→ **ASSIGNMENT**: Return the lines of the material as a JSON list of strings, one string per line, with blank lines left out, starting with the very first line and going on through the line that contains "devraient être menés régulièrement, par".
***** DATA FOR REVIEW
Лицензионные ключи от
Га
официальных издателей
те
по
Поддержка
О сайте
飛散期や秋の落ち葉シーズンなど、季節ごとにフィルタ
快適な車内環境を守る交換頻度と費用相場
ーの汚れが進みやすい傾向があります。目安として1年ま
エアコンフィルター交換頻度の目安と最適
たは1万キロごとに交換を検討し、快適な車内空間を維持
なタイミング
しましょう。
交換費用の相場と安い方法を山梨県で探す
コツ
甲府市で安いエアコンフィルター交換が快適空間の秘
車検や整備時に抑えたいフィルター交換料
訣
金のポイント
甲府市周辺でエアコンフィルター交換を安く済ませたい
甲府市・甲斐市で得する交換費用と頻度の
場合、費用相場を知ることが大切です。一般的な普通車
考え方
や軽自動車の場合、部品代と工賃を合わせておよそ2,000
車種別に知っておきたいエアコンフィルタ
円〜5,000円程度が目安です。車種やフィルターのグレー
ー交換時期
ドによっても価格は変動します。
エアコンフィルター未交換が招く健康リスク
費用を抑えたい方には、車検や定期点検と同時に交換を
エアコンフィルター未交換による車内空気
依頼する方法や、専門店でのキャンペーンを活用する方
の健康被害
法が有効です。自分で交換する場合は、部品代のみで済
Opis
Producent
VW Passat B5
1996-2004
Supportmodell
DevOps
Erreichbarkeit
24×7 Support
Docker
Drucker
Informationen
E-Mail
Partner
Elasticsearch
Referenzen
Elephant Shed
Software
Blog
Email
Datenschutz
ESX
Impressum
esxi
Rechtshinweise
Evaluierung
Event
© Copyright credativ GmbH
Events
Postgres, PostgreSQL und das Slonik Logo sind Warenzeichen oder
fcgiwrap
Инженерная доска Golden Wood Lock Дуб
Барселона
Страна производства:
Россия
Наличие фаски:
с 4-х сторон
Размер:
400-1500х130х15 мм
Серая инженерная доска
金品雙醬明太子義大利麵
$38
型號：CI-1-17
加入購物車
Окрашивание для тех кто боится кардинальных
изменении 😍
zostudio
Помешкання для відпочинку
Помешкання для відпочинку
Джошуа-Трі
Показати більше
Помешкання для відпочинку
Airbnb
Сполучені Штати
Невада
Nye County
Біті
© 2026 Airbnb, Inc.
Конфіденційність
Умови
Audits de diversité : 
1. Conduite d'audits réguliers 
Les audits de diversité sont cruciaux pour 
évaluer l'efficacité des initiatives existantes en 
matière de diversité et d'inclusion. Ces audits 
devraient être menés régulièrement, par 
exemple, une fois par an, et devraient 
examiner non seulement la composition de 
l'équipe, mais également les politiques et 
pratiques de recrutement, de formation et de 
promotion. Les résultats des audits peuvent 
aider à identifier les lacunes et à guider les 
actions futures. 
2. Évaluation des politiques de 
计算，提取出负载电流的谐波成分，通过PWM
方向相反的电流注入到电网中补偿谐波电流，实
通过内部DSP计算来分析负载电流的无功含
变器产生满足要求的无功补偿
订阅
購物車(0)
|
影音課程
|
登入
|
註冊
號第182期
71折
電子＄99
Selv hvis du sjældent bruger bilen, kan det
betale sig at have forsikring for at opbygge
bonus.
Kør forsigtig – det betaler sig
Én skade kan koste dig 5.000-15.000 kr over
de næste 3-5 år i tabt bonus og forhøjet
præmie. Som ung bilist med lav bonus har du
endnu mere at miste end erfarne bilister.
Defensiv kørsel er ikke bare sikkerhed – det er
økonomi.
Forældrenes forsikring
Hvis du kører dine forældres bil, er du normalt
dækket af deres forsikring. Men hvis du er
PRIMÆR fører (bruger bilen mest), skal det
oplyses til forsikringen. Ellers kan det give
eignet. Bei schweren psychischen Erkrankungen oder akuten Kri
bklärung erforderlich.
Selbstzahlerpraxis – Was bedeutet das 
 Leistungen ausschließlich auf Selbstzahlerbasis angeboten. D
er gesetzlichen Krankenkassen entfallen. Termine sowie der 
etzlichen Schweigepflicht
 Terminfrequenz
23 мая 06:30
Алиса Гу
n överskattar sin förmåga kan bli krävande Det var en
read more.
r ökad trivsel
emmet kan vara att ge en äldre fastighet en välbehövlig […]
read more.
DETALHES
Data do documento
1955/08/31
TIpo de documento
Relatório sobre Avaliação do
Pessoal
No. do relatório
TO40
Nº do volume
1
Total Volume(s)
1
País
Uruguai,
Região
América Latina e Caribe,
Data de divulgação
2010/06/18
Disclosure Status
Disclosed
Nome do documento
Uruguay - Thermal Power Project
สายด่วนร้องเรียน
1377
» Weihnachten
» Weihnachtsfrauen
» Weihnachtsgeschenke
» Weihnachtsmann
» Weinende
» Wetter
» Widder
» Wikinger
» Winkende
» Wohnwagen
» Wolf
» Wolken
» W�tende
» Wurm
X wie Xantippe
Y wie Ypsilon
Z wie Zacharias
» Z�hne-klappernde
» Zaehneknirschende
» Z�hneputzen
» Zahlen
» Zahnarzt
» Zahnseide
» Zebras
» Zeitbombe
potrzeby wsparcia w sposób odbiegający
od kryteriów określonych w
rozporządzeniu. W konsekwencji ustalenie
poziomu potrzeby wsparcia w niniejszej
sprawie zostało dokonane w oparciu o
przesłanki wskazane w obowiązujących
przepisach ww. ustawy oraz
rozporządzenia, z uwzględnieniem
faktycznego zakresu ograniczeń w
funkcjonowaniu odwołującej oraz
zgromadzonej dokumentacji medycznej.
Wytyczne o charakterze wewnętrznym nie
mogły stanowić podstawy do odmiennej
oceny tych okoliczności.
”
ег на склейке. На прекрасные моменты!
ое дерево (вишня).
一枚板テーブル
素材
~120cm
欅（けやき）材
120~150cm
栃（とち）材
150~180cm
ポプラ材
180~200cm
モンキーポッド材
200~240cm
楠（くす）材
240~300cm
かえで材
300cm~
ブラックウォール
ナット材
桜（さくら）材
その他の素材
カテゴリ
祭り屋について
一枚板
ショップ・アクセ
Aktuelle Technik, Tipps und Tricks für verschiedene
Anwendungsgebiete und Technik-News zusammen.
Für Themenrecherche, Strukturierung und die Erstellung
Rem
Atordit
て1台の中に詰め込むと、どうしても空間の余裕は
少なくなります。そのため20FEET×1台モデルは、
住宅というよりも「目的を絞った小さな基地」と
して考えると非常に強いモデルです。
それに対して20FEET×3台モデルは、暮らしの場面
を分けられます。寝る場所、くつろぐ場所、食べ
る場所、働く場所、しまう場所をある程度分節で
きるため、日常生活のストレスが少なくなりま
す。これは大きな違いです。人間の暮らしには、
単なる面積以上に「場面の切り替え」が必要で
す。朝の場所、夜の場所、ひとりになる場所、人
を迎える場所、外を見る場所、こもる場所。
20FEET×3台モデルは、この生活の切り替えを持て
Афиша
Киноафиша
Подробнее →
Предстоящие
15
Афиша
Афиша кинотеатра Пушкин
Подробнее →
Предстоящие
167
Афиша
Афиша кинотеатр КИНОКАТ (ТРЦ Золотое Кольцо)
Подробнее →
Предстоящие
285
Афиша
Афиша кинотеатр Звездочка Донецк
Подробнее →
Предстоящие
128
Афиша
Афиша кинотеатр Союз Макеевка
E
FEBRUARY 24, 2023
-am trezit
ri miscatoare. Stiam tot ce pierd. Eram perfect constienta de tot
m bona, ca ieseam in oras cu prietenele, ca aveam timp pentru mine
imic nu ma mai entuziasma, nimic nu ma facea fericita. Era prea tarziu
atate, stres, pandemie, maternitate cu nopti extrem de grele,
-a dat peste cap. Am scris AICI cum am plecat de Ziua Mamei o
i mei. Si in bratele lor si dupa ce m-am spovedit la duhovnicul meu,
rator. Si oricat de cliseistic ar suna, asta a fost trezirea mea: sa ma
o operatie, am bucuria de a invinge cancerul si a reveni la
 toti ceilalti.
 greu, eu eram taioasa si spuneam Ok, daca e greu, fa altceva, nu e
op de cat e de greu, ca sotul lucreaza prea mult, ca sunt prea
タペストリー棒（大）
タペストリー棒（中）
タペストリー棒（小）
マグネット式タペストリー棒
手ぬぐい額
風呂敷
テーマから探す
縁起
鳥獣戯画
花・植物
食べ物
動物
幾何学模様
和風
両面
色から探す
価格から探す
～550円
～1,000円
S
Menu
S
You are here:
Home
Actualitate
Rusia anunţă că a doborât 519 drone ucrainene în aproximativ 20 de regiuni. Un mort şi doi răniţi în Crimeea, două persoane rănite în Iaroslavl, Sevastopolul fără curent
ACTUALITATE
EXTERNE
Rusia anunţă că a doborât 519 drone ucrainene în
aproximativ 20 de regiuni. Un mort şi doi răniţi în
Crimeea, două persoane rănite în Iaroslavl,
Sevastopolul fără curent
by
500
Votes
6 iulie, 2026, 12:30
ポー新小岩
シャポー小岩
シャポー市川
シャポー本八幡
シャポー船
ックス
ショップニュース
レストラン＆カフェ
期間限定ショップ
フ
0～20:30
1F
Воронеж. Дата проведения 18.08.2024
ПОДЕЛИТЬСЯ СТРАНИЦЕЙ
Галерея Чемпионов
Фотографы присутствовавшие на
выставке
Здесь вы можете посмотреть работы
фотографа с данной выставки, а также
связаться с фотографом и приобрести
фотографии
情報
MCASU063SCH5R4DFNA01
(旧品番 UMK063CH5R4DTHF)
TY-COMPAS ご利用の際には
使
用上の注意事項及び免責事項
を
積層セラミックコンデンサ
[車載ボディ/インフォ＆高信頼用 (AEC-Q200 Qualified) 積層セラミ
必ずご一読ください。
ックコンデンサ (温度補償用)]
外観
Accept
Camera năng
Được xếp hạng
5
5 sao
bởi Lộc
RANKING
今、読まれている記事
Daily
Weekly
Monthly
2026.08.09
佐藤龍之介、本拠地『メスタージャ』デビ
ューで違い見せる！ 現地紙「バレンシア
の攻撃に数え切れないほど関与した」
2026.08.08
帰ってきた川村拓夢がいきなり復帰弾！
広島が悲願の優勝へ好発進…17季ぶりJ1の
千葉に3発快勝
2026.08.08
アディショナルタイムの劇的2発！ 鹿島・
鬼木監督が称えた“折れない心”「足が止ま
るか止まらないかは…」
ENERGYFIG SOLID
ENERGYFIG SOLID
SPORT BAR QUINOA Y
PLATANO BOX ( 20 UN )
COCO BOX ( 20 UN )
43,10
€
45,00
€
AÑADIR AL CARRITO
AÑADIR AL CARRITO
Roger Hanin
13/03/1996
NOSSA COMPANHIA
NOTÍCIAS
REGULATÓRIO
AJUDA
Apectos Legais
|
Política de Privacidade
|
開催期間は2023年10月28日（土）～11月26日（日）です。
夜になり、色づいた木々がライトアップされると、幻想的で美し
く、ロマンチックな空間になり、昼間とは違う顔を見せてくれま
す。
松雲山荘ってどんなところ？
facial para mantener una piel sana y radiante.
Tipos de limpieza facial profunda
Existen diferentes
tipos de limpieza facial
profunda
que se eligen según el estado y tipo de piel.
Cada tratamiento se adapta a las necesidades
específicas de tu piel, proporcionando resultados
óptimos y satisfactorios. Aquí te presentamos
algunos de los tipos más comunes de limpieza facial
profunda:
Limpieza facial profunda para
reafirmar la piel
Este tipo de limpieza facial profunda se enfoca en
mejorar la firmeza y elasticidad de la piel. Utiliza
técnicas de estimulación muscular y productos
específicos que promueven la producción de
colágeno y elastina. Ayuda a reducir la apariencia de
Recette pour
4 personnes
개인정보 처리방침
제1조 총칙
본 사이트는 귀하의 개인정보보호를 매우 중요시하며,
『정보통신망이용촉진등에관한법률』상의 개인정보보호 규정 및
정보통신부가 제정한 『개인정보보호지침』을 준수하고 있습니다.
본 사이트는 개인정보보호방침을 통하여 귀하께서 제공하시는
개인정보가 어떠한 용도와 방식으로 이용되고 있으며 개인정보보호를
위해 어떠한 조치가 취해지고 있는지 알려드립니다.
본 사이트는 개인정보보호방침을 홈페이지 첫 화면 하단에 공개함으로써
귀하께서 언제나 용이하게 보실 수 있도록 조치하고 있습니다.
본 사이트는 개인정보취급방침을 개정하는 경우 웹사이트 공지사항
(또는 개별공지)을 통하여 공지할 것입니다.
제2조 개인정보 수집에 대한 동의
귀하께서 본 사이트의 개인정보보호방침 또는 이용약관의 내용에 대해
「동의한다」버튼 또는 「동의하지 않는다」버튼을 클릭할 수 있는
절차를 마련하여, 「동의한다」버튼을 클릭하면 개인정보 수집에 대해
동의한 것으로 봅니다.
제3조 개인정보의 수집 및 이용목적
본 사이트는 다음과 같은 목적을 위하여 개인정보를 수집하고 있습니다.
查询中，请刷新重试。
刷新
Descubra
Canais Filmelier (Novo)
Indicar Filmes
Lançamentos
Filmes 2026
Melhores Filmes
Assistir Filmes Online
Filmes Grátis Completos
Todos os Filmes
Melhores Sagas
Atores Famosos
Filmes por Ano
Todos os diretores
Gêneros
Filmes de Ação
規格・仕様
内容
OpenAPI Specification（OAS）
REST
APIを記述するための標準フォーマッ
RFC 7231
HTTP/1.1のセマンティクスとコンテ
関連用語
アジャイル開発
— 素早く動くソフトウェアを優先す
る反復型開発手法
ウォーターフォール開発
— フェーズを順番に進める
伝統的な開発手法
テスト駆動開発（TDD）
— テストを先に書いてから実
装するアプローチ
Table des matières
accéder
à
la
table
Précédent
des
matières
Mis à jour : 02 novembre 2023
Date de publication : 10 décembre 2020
**********
→ **SOLUTION TO THE PROBLEM**:
[
  "Лицензионные ключи от",
  "Га",
  "официальных издателей",
  "те",
  "по",
  "Поддержка",
  "О сайте",
  "飛散期や秋の落ち葉シーズンなど、季節ごとにフィルタ",
  "快適な車内環境を守る交換頻度と費用相場",
  "ーの汚れが進みやすい傾向があります。目安として1年ま",
  "エアコンフィルター交換頻度の目安と最適",
  "たは1万キロごとに交換を検討し、快適な車内空間を維持",
  "なタイミング",
  "しましょう。",
  "交換費用の相場と安い方法を山梨県で探す",
  "コツ",
  "甲府市で安いエアコンフィルター交換が快適空間の秘",
  "車検や整備時に抑えたいフィルター交換料",
  "訣",
  "金のポイント",
  "甲府市周辺でエアコンフィルター交換を安く済ませたい",
  "甲府市・甲斐市で得する交換費用と頻度の",
  "場合、費用相場を知ることが大切です。一般的な普通車",
  "考え方",
  "や軽自動車の場合、部品代と工賃を合わせておよそ2,000",
  "車種別に知っておきたいエアコンフィルタ",
  "円〜5,000円程度が目安です。車種やフィルターのグレー",
  "ー交換時期",
  "ドによっても価格は変動します。",
  "エアコンフィルター未交換が招く健康リスク",
  "費用を抑えたい方には、車検や定期点検と同時に交換を",
  "エアコンフィルター未交換による車内空気",
  "依頼する方法や、専門店でのキャンペーンを活用する方",
  "の健康被害",
  "法が有効です。自分で交換する場合は、部品代のみで済",
  "Opis",
  "Producent",
  "VW Passat B5",
  "1996-2004",
  "Supportmodell",
  "DevOps",
  "Erreichbarkeit",
  "24×7 Support",
  "Docker",
  "Drucker",
  "Informationen",
  "E-Mail",
  "Partner",
  "Elasticsearch",
  "Referenzen",
  "Elephant Shed",
  "Software",
  "Blog",
  "Email",
  "Datenschutz",
  "ESX",
  "Impressum",
  "esxi",
  "Rechtshinweise",
  "Evaluierung",
  "Event",
  "© Copyright credativ GmbH",
  "Events",
  "Postgres, PostgreSQL und das Slonik Logo sind Warenzeichen oder",
  "fcgiwrap",
  "Инженерная доска Golden Wood Lock Дуб",
  "Барселона",
  "Страна производства:",
  "Россия",
  "Наличие фаски:",
  "с 4-х сторон",
  "Размер:",
  "400-1500х130х15 мм",
  "Серая инженерная доска",
  "金品雙醬明太子義大利麵",
  "$38",
  "型號：CI-1-17",
  "加入購物車",
  "Окрашивание для тех кто боится кардинальных",
  "изменении 😍",
  "zostudio",
  "Помешкання для відпочинку",
  "Помешкання для відпочинку",
  "Джошуа-Трі",
  "Показати більше",
  "Помешкання для відпочинку",
  "Airbnb",
  "Сполучені Штати",
  "Невада",
  "Nye County",
  "Біті",
  "© 2026 Airbnb, Inc.",
  "Конфіденційність",
  "Умови",
  "Audits de diversité : ",
  "1. Conduite d'audits réguliers ",
  "Les audits de diversité sont cruciaux pour ",
  "évaluer l'efficacité des initiatives existantes en ",
  "matière de diversité et d'inclusion. Ces audits ",
  "devraient être menés régulièrement, par "
]